A COMMON, MULTIFACTORIAL DISEASE
The pathoetiology of fibromyalgia syndrome is rooted in disordered sleep, increased stress, and abnormal neurosensory processing, with secondary endocrine and autonomic dysfunction in those who are genetically predisposed.1–4 Because fibromyalgia is multifactorial, it is best understood from the perspective of an inclusive biopsychosocial model rather than a limited biomedical model.5 Its characteristic signs and symptoms are best understood as emanating from a physiologic state, called central sensitization syndrome, in which the nervous system overresponds to stimuli.1,3 This anomalous state of heightened nervous system response is not confined to the peripheral nervous system, but is also present in the autonomic and central nervous systems.3,4
Fibromyalgia syndrome is common, affecting 0.5% to 5% of the general population,6 and is either the second or third most common diagnosis in a rheumatology practice. Importantly for internists, a diagnosis of fibromyalgia syndrome should be made in 10% to 15% of primary care patients.7 The high prevalence alone demands diagnostic recognition.

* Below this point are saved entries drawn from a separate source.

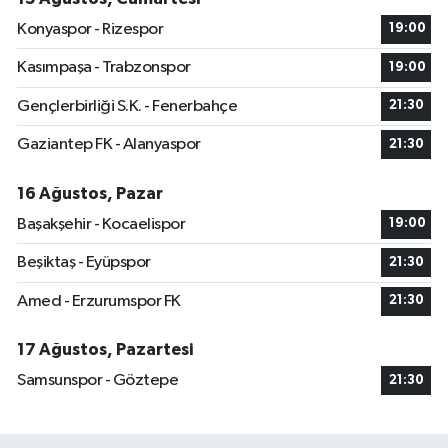
Konyaspor - Rizespor
19:00
Kasımpaşa - Trabzonspor
19:00
Gençlerbirliği S.K. - Fenerbahçe
21:30
Gaziantep FK - Alanyaspor
21:30
16 Ağustos, Pazar
Başakşehir - Kocaelispor
19:00
Beşiktaş - Eyüpspor
21:30
Amed - Erzurumspor FK
21:30
17 Ağustos, Pazartesi
Samsunspor - Göztepe
21:30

KNOWN IN HISTORY AND LITERATURE
Although the designation fibromyalgia syndrome is new, the illness has been with us for as long as we’ve been us. In fact, the word rheumatology may have its origin in fibromyalgia syndrome. Galen (about 180 ad) blamed the symptoms of diffuse pain on the “rheuma,” which has been interpreted as “a great fluxion which races [from the center?] to various parts of the body, and goes from one to another.”8 (Is this the origin of blood-letting as a treatment for diseases?) In 1592, the French physician Guillaume de Baillou introduced the term rheumatism to describe both muscle and joint pain.9
Literature also knows fibromyalgia syndrome. Hans Christian Andersen described a supersensitive princess for whom a pea beneath many mattresses was sufficient to ruin her sleep. In The Fall of the House of Usher, Edgar Allan Poe described Roderick Usher as having an “acute bodily illness and mental disorder that oppressed him.” Usher would wear garments of only soft texture because rough cloth was painful. Light hurt his eyes, forcing him to keep the curtains drawn. Although he had previously played and enjoyed violin music, he could no longer tolerate the sound of the violin. In fact, he suffered such hyperacusis that he could hear his sister moving in her grave many floors below. Other stories by Poe such as Rats in the Wall and The Tell-Tale Heart give more evidence that he was well acquainted with the symptoms of central sensitization syndrome.
HOW THE DEFINITION HAS EVOLVED
To recognize fibromyalgia we need an accurate definition, which has evolved over the years. If we don’t know where we’ve been, it is difficult to understand where we are now or how we got here.
Gowers,10 in 1904, was the first to describe diffuse pain as “fibrositis.” He believed that the pain was due to proliferation or inflammation (or both) of subcutaneous and fibrous tissue, a histopathology that has not been satisfactorily demonstrated to this date. Unfortunately for our purposes, his paper was a descriptive essay that made no attempt at codification. In fact, attempts to clinically define and classify fibromyalgia syndrome have been relatively recent.
Hench11 proposed the first clinical definition in 1976, and it probably did more harm than good. His criteria were two: pain, and no physiologic explanation. The diagnosis was therefore made by ruling out everything else rather than by ruling it in by clinical criteria. Consequently, the diagnosing physician had to investigate the symptom or symptoms by ordering potentially limitless testing, which all had to be normal before the diagnosis could be entertained. I continue to see this phenomenon today as new patients with classic fibromyalgia syndrome arrive carrying reports of normal magnetic imaging of the entire body and serologic testing—a “connective tissue disease workup.”